Our weakness, our infirmities is our door to Glory. When we call on God out of our infirmities, the door to the Glory of God opens before us.
To the Church at Philadelphia [Philadelphia! 01/11/21] the LORD spoke these words to the Apostle John in his vision “And to the Angel of the Church in Philadelphia write: These things says He that is Holy, He that is True, He that has the Key of David, He that opens and no man shuts; and shuts and no man opens. I know your works; behold, I have set before you an open door, and no man can shut it; for you have a little strength, and has kept My Word, and has not denied My Name” (Revelation 3:7-8).
Through our infirmities we can still be true; we can still be faithful; we can keep the Word of God securely in our hearts by faith, and never deny His matchless Name.

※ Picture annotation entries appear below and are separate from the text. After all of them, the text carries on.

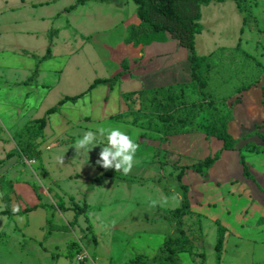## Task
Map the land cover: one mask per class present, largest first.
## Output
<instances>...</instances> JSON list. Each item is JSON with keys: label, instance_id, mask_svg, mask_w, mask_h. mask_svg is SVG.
<instances>
[{"label": "crops", "instance_id": "crops-1", "mask_svg": "<svg viewBox=\"0 0 264 264\" xmlns=\"http://www.w3.org/2000/svg\"><path fill=\"white\" fill-rule=\"evenodd\" d=\"M91 1L108 5V12H101V6H97L96 13L84 15L81 9ZM123 1L0 0V260L4 259V264H62L65 259H75L70 256L76 242L67 241L66 252L57 253L60 237H55L69 229L82 238V229L89 228L82 214L93 205L81 190L61 187V181L78 178L79 171L72 169L63 178L50 172L57 158H63L60 150L73 146L88 131L95 133L98 127L116 126L118 122L131 125V107L139 105L132 98L139 97L143 89L191 81L189 51L169 35L144 45L125 42L129 26H139L141 20L137 5L129 9L130 0ZM111 7L114 14L110 13ZM23 9L25 12L19 14ZM58 19L64 21L57 22ZM86 21L99 27L85 31ZM245 26L243 17L241 30ZM117 31L122 34L119 43L113 41ZM236 47L251 54L264 68V50L254 53L242 48L240 42L237 46L210 49L203 56L220 48ZM118 74L122 76L112 88L99 84L88 91L96 79ZM238 94L242 101L234 106L228 123V132L238 141L231 149L239 151L236 167L226 161L216 178L212 174L227 153L221 141V157L211 168L203 172L183 169L182 158L204 159L206 151L201 145L217 139L196 131L145 141V154L136 155L156 160L162 151L161 157L169 159L165 163L174 170L182 167V179L162 191L170 194L178 189L183 200L180 183L187 186L193 212L184 221L194 247L192 252L180 254V264H208L206 253L197 250L204 248L210 231L207 226H216L217 239L219 228H224L219 264H264V73L256 85ZM78 95L81 96L66 101L58 111L47 113L65 97ZM43 118L46 125L37 134L36 121ZM97 143L105 145L107 140L97 136ZM168 153L177 156L165 157ZM67 162L73 164L68 160L60 163L64 166ZM33 181L38 182L37 186ZM175 183L182 188L183 198ZM221 185L224 190L218 187ZM65 209L72 210L74 218L67 221L62 214ZM56 214L60 220H56ZM169 223L173 227L170 232L168 226L165 231L137 234L130 245L154 257L165 237L175 231L176 222ZM89 257L92 264H97L96 257L89 254L84 263Z\"/></svg>", "mask_w": 264, "mask_h": 264}, {"label": "rangeland", "instance_id": "rangeland-1", "mask_svg": "<svg viewBox=\"0 0 264 264\" xmlns=\"http://www.w3.org/2000/svg\"><path fill=\"white\" fill-rule=\"evenodd\" d=\"M239 2L240 7L238 9L235 0L212 1L209 5H200L202 15L200 22L203 24L204 29L196 35L195 50L198 55H206L210 49H215L218 46H237L239 42L242 48L251 49L254 53L264 50V0H239ZM97 6H101V12H108V5H101L95 1L84 5L81 11L84 15L94 14L97 12ZM134 6L136 8V4L130 0L129 9ZM25 10L23 9L19 14L24 13ZM110 10V13L114 14L115 10L112 7ZM238 10H242V14ZM243 17L246 19V26L244 30H241ZM60 21H64V19L57 20V22ZM91 27L99 26L92 25L87 21L83 22V29L85 31ZM121 35V32L117 31L115 40L113 41L119 43L120 39L118 38ZM257 43L260 44V47H257ZM117 47L118 45L115 44V50H117ZM230 55L232 56V53L226 52L220 66L214 70L215 76L219 78L217 79V83L215 81H208L205 89L216 105L226 109L238 97V94L232 95L234 86L228 79L230 77V69L233 70L234 68ZM262 62L264 63V57ZM137 101L139 105L131 107L133 110L131 114L132 119L145 116L149 110L150 102L149 100H144L141 94H139V97L132 98V102ZM131 120L128 121L131 122ZM189 122H192V125L185 130L184 134L195 131L204 133L201 129H198L201 126L198 112H195L194 115L188 118L187 123ZM130 124L118 122L116 126H103L119 128L128 134L138 145L133 160V167L128 174H122L111 168H99L96 163L102 147L99 145L94 146L89 153L76 151L71 145L63 147L60 150V155L63 158H57V164L49 168L51 173H56L58 177L62 178L70 173L72 169L79 171L78 178L71 179L70 177L67 180L61 181V187H66L65 189L70 191L75 189L81 190V194L93 205L88 209L86 208L85 214H82L83 218H86L87 222H89L87 224L89 228L82 229L81 233H84L82 238L76 232V234H73L69 229L56 234L55 239L60 237L57 253L66 252L67 241L72 240V242H76V247L71 249L72 257L70 256V259H75L69 261L65 259V261H62V264H92L90 257L86 258V263H84L85 259L82 262L77 260V257L85 251H87L89 256L96 257L97 264H134L133 259L136 253L142 254L136 247L130 245L133 240L129 243L134 235L165 231L168 226V232L173 229L169 223L171 221L166 215L169 209L178 208L181 206V201L182 204L184 203V198L182 197L183 191L178 186V183L174 184L175 187L180 188L183 200L178 196V189L170 191V194H163L162 191L170 188L174 182H178L180 173L183 172L181 171L182 167L175 168L174 170L173 166L165 163L169 159L161 157L162 151L157 153L156 160L155 158L152 160L145 157H136L137 153H141L140 155L145 154V150L148 147L145 141L151 142L154 138H161L162 122L160 120L146 119L141 121L138 126ZM232 129L233 125L231 131ZM201 140L197 143L199 144ZM104 144L107 145V143ZM221 145L222 142L219 139H212L210 142L205 141L201 145V148L203 147L206 151V155L203 158L206 159L211 155L214 156L216 152L221 151ZM155 149L154 151L157 150ZM226 151L227 153L223 161H219L212 169V174L215 178L217 171L222 170L226 161L233 167L237 165V154L239 155V151ZM171 155L177 156L176 154L168 153L165 154V157ZM62 160L73 161V164L67 162L62 166L60 163ZM195 161L194 159L182 158L181 164L186 166L187 164H194ZM189 180L190 178L186 177L185 181L189 182ZM33 182L37 186L38 182ZM218 187L224 190L222 189L223 185ZM62 214L67 221L72 217L74 218L72 210L65 209L62 211ZM58 216L56 214V220L58 218L60 220ZM207 227L210 231L203 242L204 248L200 250L198 247L197 250L206 253V263L216 264L215 244L217 228L216 226ZM94 237L97 242L93 239ZM82 244L84 245L83 248L81 247ZM5 249L6 246L4 245L2 251L4 252ZM1 260L4 259L1 258ZM1 260L0 264H4Z\"/></svg>", "mask_w": 264, "mask_h": 264}, {"label": "trees", "instance_id": "trees-1", "mask_svg": "<svg viewBox=\"0 0 264 264\" xmlns=\"http://www.w3.org/2000/svg\"><path fill=\"white\" fill-rule=\"evenodd\" d=\"M89 0H77V3H86ZM106 1V0H101ZM212 1L224 0H133L137 5V16L141 20L139 26H129V35L125 42L134 45L149 44L155 40H165L167 35L176 40L180 47L189 51L191 81L188 84L180 83L165 86L157 89H143L141 95L144 100H149L150 106L147 114L143 117H136L132 124L138 125L141 121L158 119L162 122V139L169 136L185 133L192 122L188 118L199 113L201 129L208 137H215L223 142V150H231L238 143L228 132V123L233 118V108L242 101L244 92L256 85L264 68L248 52L236 48H220L214 54L200 56L195 50V37L204 29L201 19L200 5H208ZM240 7L239 0H236ZM241 9V8H239ZM242 11V10H240ZM226 52L232 53L233 70L230 69L228 78L234 86L232 95L238 97L229 105L223 108L216 105L208 92L205 91L208 81L217 83L214 70L220 66L221 60ZM50 56V48L47 57ZM122 74L113 78H98L88 88V91L99 84H106L112 88ZM65 97L56 107L48 110V114L58 111L60 106L68 100H76L80 97ZM212 99V100H211ZM190 100V102H189ZM204 123V124H203ZM46 125V118L36 121L35 133L38 134ZM264 139V138H263ZM221 157V152L214 156L199 160L194 164L187 165L183 169H192L195 172H203L211 168ZM180 173L179 180L182 179ZM184 189V203L168 212L167 218L176 222L175 231L169 233L164 240L162 247L156 255L149 258L143 254L136 253L134 264H180V254L192 252L194 243L185 229L184 218L192 214V207L187 198V186L180 183ZM80 214V212H78ZM224 244V228H219L218 239L215 245L218 264L221 261Z\"/></svg>", "mask_w": 264, "mask_h": 264}, {"label": "clouds", "instance_id": "clouds-1", "mask_svg": "<svg viewBox=\"0 0 264 264\" xmlns=\"http://www.w3.org/2000/svg\"><path fill=\"white\" fill-rule=\"evenodd\" d=\"M97 136L105 137L107 145L97 143ZM96 145H101V151L96 163L103 169L112 168L128 174L133 167L134 156L138 145L133 139L119 128L98 127L96 132L84 133L73 145L76 151L88 152ZM18 211V209H13Z\"/></svg>", "mask_w": 264, "mask_h": 264}, {"label": "built area", "instance_id": "built-area-1", "mask_svg": "<svg viewBox=\"0 0 264 264\" xmlns=\"http://www.w3.org/2000/svg\"><path fill=\"white\" fill-rule=\"evenodd\" d=\"M0 176H1V172H0ZM86 253H83V254H81V255H79L78 257H77V260L78 261H82L85 257H86Z\"/></svg>", "mask_w": 264, "mask_h": 264}]
</instances>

Oh, the Glory to be revealed to us and to follow through us by His marvelous Grace.
The Apostle Peter wrote concerning the Prophets of old, who went about “Searching what or what manner of time the Spirit of Christ which was in them did signify, when it testified beforehand the sufferings of Christ, and the Glory that should follow” (I Peter 1:11). Indeed, Christ came in the form of man, suffered for us and took upon Himself all our infirmities (cf. Isaiah 53); then gloriously rose from the dead and ascended into the Glory of the Father (cf. John 17).
The very One Who is the Door showed us by His example the Truth of that which the Spirit is speaking to us today. Infirmity is the Door to Glory. Out of weakness, we are made strong. Out of death, we rise. Out of the earthen we are made heavenly. We pass through the Door from mortal to immortality into the Glory of God.